**DOCUMENT SEGMENT**
Background: Adequate depth of anesthesia is one of the modern anesthesia aims. Possibility for monitoring of anesthesia depth is one of the modern anesthesia performances. There are subjective and objective methods for assessment depth of anesthesia. PRST score (pressure, rate, sweating, tears) is based on physiological response and can be used for estimating anesthesia depth. The aim of this study was to estimate depth of anesthesia with BIS accompanied by clinical parameters monitoring and ascertain presence of possible intraoperative awareness.
Methods: Bispectral index (BIS) is numerical processed, clinical confirmed electroencephalographic parameter that can be used for assessment depth of anesthesia as objective method.
Results: The mean age of patients was 51, 43 ± 13, 77. Patients were male in 90%, and female in 10%. General anesthesia lasted 54,93 ± 2,14 min. Bispectral index value during general anesthesia was between 35 and 60. There is statistical significant difference of BIS values in all measured periods (p<0,05). PRST score value was not higher than 3 in every moment of measuring. The highest PRST score values were immediately after intubation, but there were lower in further general anesthesia process. There is statistical significant difference of PRST score values in t1 and t2, t1 and t3, t1 and t4, t2 and t3.We made conversation with all patients 24 hours after operative procedure. We asked them, following formerly made questionnaire, about their pre, intra and postoperative memory. There was not any patient who replied intraoperative conscious, and most of them had first postoperative remembering associated with operative room.
Conclusion: Bispectral monitoring is significant support for clinical assessment depth of anesthesia.
Keywords: depth of anesthesia; bispectral index; PRST score
INTRODUCTION
Surgical anesthesia should be harmless and reversible state of insensibility of the patient, whose characteristics are sleep, analgesia, muscle relaxation and loss of reflexes (1). One of the goals of modern anesthesia is to ensure adequate depth of anesthesia to prevent awareness, but without overloading the patient with strong medications. One of the achievements of modern anesthesia is the possibility of monitoring the depth of anesthesia (1, 2). Adequate depth of anesthesia is present when the concentration of drug is sufficient to provide comfort to patients and perform surgery. There are subjective and objective methods for assessing depth of anesthesia. Subjective methods are based on movement and sympathetic response to the stimulus and depend on the opinions and experiences of anesthesiologists. Objective methods are based on the sensitivity of the monitor (2, 3, 4). Scoring of the patient's response to surgical stimulus, based on autonomous changes occurring in response to surgical stimulation, is a weak indicator of the depth of anesthesia (2, 5). It has been shown that hemodynamic response to stimulus does not always signify vigilance, or the absence of hemodynamic changes guarantee unconsciousness (6, 7). In patients who experienced vigilance during anesthesia, hypertension is reported 15 % of cases, tachycardia in 7%, and only 2% of patients have made a movement (8, 9, 10). PRST score (pressure, rate, sweating, tears) can be used to estimate the depth of anesthesia and is based on physiological response. The control parameter value is the value that was before the induction. Adding up the points of all four parameters determine the total amount which can range from 0 to 8. There is inadequate depth of anesthesia if score is more than three (5).

**DATA EXCERPTS**
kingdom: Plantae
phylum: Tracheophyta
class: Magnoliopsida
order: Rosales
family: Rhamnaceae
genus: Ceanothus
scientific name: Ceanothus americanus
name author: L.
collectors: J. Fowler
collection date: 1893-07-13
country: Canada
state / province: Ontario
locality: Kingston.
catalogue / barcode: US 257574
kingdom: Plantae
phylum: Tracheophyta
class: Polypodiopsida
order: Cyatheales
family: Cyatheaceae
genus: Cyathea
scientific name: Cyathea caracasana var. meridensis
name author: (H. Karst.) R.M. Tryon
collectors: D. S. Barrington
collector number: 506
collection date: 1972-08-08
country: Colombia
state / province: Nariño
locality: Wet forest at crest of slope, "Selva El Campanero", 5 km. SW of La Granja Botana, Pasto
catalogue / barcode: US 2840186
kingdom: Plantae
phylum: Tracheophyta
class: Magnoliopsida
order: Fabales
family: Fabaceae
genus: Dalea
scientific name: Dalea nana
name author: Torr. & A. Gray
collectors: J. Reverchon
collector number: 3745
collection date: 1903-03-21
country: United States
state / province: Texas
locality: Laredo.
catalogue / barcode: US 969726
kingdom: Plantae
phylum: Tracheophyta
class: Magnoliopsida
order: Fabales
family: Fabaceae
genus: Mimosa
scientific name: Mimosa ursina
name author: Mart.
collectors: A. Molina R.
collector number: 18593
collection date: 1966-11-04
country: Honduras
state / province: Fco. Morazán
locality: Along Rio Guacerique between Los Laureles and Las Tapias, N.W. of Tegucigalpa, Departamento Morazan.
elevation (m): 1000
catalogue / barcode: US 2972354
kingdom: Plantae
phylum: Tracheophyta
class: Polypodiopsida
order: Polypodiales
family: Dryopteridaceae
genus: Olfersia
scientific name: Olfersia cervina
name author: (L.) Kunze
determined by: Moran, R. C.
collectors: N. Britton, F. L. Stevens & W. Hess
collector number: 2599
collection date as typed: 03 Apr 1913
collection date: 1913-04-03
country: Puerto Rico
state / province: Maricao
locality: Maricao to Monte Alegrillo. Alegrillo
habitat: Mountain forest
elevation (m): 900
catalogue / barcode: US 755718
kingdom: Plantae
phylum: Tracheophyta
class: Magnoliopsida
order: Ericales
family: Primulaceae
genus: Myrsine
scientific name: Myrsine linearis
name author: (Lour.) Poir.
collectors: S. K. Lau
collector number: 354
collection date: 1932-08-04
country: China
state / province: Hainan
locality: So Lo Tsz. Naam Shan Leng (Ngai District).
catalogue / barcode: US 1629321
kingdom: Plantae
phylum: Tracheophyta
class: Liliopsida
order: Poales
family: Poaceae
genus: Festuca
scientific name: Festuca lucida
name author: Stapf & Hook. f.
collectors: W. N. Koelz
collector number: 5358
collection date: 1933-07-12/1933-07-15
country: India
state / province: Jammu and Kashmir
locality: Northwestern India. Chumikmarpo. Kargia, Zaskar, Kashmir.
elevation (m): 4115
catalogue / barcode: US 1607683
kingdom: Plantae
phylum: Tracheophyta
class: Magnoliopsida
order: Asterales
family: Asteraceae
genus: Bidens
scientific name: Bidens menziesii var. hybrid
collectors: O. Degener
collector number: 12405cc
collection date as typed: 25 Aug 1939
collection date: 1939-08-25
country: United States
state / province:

**EXERCISES TO COMPLETE**
1/ According to the study on anesthesia depth, what PRST score indicates inadequate depth of anesthesia?
2/ Carry on the study on anesthesia depth from the point where it ends.

**RESPONSE LIST**
1/ A score of more than three.

2/
Electroencephalogram (EEG) can be used to estimate the depth of anesthesia. Anesthetics act on brain physiology and lead to changes in cortical neural activity, resulting in changes in electrical brain activity with a reflection on the EEG. EEG is a noninvasive indicator of brain function when the patient is unconscious and without vulnerability (11, 12). During general anesthesia, EEG changes imply an increase of average amplitude and decrease in average rate (12, 13). Bispectral index (BIS index) is a numerical processed, clinically confirmed EEG parameter, obtained by combining the more advanced EEG techniques such as bispectral analysis, a powerful spectral analysis and time analysis. These components are combined to optimize the correlation between EEG and clinical effects of anesthesia. BIS index is a number between 0 and 100 arranged to correlate with clinical status during the application of anesthetics. BIS value near 100 is a clinical state of alert, while 0 means the greatest possible effect on the EEG (isoelectric EEG). Administration of hypnotics leads to the fall of the BIS index value of 100 in the waking state. Loss of consciousness occurs at BIS values between 70 and 80. BIS index of 40-60 indicates adequate hypnotic effect of general anesthesia with postoperative rapid return of consciousness. BIS value below 40 indicates a deep hypnotic state. BIS values decline below 70, the possibility of explicit survival is less. With the BIS index values of less than 60 is very small chance of awareness (14, 15).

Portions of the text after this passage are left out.